Fluentd’s forward protocol lets you send logs from many sources to a central aggregator, but getting it right means understanding how the protocol handles retries and buffering.
Let’s watch Fluentd in action. Imagine we have two application servers, app1 and app2, and a central log aggregator server, aggregator.
app1.conf (on application server 1):
<source>
@type tail
path /var/log/myapp/app.log
pos_file /var/log/td-agent/myapp_app1.pos
tag app.log.app1
<parse>
@type json
</parse>
</source>
<match app.log.app1>
@type forward
flush_interval 10s
<server>
host aggregator.example.com
port 24224
</server>
</match>
app2.conf (on application server 2):
<source>
@type tail
path /var/log/myapp/app.log
pos_file /var/log/td-agent/myapp_app2.pos
tag app.log.app2
<parse>
@type json
</parse>
</source>
<match app.log.app2>
@type forward
flush_interval 10s
<server>
host aggregator.example.com
port 24224
</server>
</match>
aggregator.conf (on the aggregator server):
<source>
@type forward
port 24224
bind 0.0.0.0
</source>
<match app.log.**>
@type stdout
</match>
When app1 and app2 start processing their respective log files and the tail input plugin detects new entries, the forward output plugin on each application server will batch these logs. By default, it tries to send them every 10 seconds (flush_interval 10s). The aggregator server listens on port 24224 and, upon receiving data, matches it with app.log.** and prints it to standard output.

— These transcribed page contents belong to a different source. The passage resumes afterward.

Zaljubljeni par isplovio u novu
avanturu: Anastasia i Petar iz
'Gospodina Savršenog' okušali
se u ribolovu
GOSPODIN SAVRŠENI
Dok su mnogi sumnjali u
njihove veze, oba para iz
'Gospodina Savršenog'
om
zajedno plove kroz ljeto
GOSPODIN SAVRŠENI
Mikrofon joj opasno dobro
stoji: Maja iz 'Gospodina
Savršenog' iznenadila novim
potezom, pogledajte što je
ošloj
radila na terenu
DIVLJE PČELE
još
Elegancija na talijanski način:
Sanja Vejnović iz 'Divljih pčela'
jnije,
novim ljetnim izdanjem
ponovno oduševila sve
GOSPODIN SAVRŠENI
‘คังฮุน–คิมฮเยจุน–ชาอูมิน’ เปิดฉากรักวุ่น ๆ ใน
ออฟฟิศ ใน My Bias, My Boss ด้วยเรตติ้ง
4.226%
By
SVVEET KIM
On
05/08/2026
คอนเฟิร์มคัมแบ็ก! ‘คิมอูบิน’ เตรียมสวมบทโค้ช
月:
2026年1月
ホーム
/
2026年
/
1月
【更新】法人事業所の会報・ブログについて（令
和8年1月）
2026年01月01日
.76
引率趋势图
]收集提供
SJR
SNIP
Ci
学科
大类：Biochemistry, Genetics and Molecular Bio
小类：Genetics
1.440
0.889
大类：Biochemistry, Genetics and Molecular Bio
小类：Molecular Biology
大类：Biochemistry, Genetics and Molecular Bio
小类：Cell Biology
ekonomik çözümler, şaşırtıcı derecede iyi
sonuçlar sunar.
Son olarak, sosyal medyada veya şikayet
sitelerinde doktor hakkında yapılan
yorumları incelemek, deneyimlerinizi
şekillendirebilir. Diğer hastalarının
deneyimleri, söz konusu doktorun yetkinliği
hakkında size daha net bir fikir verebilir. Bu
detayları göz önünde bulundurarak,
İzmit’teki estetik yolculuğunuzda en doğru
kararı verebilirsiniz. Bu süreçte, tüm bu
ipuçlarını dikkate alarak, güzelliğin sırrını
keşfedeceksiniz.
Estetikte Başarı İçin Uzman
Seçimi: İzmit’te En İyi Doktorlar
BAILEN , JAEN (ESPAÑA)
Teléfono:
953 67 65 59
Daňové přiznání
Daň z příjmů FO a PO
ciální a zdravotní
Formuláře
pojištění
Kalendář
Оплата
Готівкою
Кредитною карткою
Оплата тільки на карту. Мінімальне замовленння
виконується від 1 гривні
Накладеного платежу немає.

The core problem Fluentd’s forward protocol solves is reliable, high-throughput log aggregation. Instead of each application directly writing to a central system (which can be fragile and complex to manage), they send logs to a local Fluentd instance. This local instance then uses the forward protocol to push logs to a dedicated aggregator Fluentd. This decouples the application from the backend logging infrastructure, allowing for easier scaling and management of the log processing pipeline.

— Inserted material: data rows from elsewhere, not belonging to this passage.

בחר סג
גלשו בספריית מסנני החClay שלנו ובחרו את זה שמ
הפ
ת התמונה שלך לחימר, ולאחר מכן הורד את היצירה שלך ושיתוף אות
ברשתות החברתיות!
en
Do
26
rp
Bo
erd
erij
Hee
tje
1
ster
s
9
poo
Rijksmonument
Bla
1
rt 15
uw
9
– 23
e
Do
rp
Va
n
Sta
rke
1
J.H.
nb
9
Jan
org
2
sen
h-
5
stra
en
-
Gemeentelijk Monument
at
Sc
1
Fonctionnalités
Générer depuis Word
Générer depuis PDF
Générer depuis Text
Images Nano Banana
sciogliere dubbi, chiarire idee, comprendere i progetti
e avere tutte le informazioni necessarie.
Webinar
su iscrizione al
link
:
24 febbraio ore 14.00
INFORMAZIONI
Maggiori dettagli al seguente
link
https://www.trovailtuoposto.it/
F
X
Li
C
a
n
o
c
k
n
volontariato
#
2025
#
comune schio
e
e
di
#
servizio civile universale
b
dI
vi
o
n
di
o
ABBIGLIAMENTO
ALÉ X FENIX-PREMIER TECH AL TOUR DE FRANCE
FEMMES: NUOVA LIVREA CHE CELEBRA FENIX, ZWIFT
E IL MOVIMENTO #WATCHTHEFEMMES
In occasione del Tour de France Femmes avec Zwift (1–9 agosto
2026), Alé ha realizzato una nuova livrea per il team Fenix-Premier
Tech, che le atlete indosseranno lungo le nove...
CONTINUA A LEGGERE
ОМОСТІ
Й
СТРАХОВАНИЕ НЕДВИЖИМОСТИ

The forward protocol is essentially a custom TCP-based protocol designed for this purpose. It uses a persistent connection, chunking for efficiency, and built-in mechanisms for acknowledging receipt of data. When a client (the application server’s Fluentd) sends data, it waits for an acknowledgment from the server (the aggregator Fluentd). If an acknowledgment isn’t received within a timeout, the client assumes the data might have been lost and initiates a retry. This retry logic is crucial for ensuring data durability.
The flush_interval on the client side controls how often the client tries to send buffered data. A smaller interval means lower latency but potentially more frequent, smaller network requests. A larger interval can improve efficiency by sending larger batches but increases latency. The aggregator’s port and bind directives determine where it listens for incoming connections. The tag app.log.** on the aggregator ensures it receives logs from all sources tagged with app.log. followed by anything.
The retry_max_times and retry_wait parameters in the <buffer> section of the client’s forward output are critical for reliability. By default, Fluentd has a retry mechanism. If a connection fails, it will retry sending the buffer. For example, to retry sending a buffer up to 10 times with a 5-second delay between retries, you’d configure:
<match app.log.app1>
@type forward
flush_interval 10s
<buffer tag,time>
flush_interval 10s
retry_max_times 10
retry_wait 5s
</buffer>
<server>
host aggregator.example.com
port 24224
</server>
</match>
This ensures that transient network issues or temporary unavailability of the aggregator don’t result in permanent log loss. The retry_wait value is the base wait time; Fluentd uses exponential backoff, so subsequent retries will wait longer than 5 seconds.
A common misunderstanding is that the flush_interval in the <match> block is the only mechanism for sending data. In reality, it’s a trigger for flushing the buffer, but the buffer itself has its own lifespan and retry mechanisms controlled by <buffer>. If the buffer fills up before the flush_interval is reached, it will also attempt to flush.
If you’re seeing data loss, it’s often due to insufficient retry configurations or network saturation. The client’s buffer is the last line of defense before data is truly lost. If the network is completely down for an extended period, and retry_max_times is exhausted, the buffer will eventually be discarded.
The next step in building a robust logging pipeline is often handling failures at the aggregator itself, perhaps by buffering to disk before sending to a final destination like Elasticsearch or S3.